= TEXT BLOCK =
Australia’s largest community solar farm, SolarShare, switched on yesterday morning in the ACT.
A total of 550 locals – students and seniors alike – raised more than $2.4 million for the three-hectare farm, 5,000 solar modules built on a disused block owned by the Mount Majura vineyard.
According to ACT Minister for Energy and Emissions Reduction, Shane Rattenbury, the one-megawatt facility approaches the commercial scale, not seen in community projects before.
The solar farm will produce enough power for 250 houses: 1.8-gigawatt hour (GWh) of electricity each year; and abate 1,600 tonnes of carbon dioxide.
Mr Rattenbury said the ACT Government will guarantee feed-in tariffs for the next 20 years, which provides the solar farm with the economic foundation to invest and build the farm.
Members invested between $500 and $100,000 each, and can expect a 5% return within 12 months, possibly by the end of the financial year.
Nick Feyer, SolarShare chair, said investing in renewable energy was valuable, realistic, and socially creditable.
“The shift in transmission systems and generation systems is going to be the largest change in wealth since railroads came in,” he said.

= DATA LISTING =
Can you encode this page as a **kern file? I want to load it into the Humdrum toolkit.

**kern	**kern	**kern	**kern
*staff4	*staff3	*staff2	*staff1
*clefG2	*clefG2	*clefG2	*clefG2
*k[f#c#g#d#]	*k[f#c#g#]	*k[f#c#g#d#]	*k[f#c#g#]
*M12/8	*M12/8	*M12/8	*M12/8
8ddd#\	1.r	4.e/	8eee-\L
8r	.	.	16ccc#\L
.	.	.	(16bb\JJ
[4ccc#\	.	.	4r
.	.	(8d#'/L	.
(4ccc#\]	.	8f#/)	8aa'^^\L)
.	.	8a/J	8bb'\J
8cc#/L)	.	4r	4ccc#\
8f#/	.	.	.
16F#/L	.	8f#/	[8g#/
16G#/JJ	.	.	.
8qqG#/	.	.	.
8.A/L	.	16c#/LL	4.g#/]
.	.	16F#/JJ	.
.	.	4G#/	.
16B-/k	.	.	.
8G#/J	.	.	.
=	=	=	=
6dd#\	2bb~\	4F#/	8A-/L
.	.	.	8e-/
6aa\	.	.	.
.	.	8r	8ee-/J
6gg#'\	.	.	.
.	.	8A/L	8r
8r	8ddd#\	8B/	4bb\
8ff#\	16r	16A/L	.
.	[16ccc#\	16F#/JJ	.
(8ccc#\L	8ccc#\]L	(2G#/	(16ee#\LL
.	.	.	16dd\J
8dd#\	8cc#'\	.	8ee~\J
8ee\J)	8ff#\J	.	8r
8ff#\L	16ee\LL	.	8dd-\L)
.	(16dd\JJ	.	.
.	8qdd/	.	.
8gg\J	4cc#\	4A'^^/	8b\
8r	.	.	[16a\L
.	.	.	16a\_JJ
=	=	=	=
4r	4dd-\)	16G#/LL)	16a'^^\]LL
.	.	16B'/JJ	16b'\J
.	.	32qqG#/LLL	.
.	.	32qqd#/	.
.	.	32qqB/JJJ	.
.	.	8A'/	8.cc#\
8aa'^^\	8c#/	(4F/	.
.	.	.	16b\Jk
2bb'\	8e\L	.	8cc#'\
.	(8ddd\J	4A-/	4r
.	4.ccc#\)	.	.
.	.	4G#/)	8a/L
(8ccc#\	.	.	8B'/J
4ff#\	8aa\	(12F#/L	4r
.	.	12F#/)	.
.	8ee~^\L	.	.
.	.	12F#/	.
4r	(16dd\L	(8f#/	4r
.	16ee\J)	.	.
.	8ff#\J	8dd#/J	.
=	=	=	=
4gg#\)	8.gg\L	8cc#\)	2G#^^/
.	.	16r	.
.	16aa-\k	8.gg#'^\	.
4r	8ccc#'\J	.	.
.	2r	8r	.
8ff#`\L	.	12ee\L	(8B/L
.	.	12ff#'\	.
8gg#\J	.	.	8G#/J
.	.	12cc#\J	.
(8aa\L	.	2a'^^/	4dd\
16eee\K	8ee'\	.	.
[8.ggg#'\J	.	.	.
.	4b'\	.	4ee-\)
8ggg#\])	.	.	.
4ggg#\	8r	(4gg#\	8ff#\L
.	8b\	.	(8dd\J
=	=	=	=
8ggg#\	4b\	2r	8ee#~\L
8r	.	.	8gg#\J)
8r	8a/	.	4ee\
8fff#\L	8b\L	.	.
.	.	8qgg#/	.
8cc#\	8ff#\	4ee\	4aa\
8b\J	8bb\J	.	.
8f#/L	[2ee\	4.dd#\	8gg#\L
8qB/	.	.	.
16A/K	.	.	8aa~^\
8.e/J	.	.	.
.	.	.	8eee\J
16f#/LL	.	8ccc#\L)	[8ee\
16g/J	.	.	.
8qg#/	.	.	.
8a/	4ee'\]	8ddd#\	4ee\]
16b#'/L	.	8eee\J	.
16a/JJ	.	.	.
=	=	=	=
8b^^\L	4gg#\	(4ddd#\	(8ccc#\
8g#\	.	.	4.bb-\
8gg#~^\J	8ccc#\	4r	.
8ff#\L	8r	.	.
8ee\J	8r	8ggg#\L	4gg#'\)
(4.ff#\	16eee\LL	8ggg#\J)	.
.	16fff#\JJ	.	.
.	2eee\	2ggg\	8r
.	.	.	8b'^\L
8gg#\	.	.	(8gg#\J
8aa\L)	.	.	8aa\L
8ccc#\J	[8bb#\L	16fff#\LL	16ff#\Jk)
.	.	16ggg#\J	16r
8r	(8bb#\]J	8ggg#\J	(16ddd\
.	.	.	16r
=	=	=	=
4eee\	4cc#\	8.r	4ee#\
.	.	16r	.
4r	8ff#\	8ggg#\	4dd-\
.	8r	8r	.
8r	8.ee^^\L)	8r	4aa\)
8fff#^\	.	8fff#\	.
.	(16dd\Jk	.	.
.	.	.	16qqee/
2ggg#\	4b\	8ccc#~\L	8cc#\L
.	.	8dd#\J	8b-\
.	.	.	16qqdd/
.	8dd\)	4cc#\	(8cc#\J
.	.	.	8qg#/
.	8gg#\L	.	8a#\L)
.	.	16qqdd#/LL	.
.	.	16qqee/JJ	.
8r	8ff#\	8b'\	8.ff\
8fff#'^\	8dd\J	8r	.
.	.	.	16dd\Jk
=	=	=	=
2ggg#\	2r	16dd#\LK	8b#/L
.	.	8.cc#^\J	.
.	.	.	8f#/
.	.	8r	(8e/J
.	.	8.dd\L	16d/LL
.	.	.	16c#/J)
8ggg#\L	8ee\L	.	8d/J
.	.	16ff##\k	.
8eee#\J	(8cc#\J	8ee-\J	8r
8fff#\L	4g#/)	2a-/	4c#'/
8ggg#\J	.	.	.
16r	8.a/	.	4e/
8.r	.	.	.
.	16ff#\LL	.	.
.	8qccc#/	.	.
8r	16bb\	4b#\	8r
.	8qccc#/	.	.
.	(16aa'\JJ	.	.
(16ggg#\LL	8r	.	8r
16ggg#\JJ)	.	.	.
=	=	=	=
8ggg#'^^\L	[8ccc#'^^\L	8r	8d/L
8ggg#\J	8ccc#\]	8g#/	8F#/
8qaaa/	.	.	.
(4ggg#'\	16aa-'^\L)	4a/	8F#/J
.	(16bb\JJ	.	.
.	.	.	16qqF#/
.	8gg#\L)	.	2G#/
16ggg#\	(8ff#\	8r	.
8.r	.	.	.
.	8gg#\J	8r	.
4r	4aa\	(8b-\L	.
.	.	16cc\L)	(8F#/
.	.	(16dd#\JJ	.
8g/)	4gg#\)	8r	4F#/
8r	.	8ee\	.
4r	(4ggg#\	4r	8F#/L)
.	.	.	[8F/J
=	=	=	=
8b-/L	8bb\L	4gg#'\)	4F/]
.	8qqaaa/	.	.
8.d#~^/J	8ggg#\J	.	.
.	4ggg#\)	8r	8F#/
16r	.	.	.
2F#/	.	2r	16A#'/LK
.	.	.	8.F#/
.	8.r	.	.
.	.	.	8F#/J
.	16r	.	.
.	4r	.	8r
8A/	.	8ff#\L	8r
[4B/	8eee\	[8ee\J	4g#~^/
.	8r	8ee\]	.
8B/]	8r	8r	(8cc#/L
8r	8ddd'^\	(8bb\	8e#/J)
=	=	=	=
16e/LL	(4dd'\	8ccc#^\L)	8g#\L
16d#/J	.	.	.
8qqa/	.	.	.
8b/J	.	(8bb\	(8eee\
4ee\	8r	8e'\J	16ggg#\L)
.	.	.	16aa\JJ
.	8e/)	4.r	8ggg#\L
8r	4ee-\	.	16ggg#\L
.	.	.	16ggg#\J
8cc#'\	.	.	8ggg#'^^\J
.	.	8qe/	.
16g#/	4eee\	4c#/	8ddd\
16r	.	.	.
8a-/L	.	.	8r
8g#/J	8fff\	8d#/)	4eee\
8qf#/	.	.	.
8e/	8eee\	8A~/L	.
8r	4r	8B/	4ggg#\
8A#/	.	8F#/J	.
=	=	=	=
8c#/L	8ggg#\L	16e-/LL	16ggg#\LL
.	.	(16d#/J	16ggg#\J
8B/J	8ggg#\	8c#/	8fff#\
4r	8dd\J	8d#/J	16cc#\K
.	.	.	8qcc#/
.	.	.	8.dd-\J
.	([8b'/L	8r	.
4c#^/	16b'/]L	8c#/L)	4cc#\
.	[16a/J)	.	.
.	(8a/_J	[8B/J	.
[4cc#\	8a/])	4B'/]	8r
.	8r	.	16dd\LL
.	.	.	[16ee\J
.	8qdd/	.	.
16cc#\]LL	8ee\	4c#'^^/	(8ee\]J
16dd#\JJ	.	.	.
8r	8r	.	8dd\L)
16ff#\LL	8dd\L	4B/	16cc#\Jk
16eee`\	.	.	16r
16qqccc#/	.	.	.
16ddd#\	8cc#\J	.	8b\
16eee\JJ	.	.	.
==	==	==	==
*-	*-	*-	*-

= TASKS =
1. In the SolarShare solar farm article, how many locals raised the money for the farm?
2. Write out, word for word, the part of the SolarShare solar farm article that begins at the words "According to ACT" and stops after "and socially creditable.".
3. Continue the article about the SolarShare community solar farm from its last sentence.

= ANSWERS TO THIS EXERCISE =
1. 550 locals.

2.
According to ACT Minister for Energy and Emissions Reduction, Shane Rattenbury, the one-megawatt facility approaches the commercial scale, not seen in community projects before.
The solar farm will produce enough power for 250 houses: 1.8-gigawatt hour (GWh) of electricity each year; and abate 1,600 tonnes of carbon dioxide.
Mr Rattenbury said the ACT Government will guarantee feed-in tariffs for the next 20 years, which provides the solar farm with the economic foundation to invest and build the farm.
Members invested between $500 and $100,000 each, and can expect a 5% return within 12 months, possibly by the end of the financial year.
Nick Feyer, SolarShare chair, said investing in renewable energy was valuable, realistic, and socially creditable.

3.
The financial risk is the weather; La Niña brings cooler weather and more rain, and fewer sunny days. But the economic modelling has been conservative, Mr Feyer reassured investors.
“Even with cloudier days or La Niña events, we are still going to be able to beat our projected returns,” he said.
SolarShare was formed by members of the grassroots sustainability organisation, SEE-Change. The solar farm was built by Epho Commercial Solar, using an $8,000 loan from CWP Renewables.
The ACT Government sees SolarShare as a model for community ownership and community management of solar farms. Mr Rattenbury hoped community groups across the country would build similar farms.
“We’ve now got a model that works, and there’s no reason why it can’t be replicated,” he said. “I’d like to think this is really just the first of this scale.”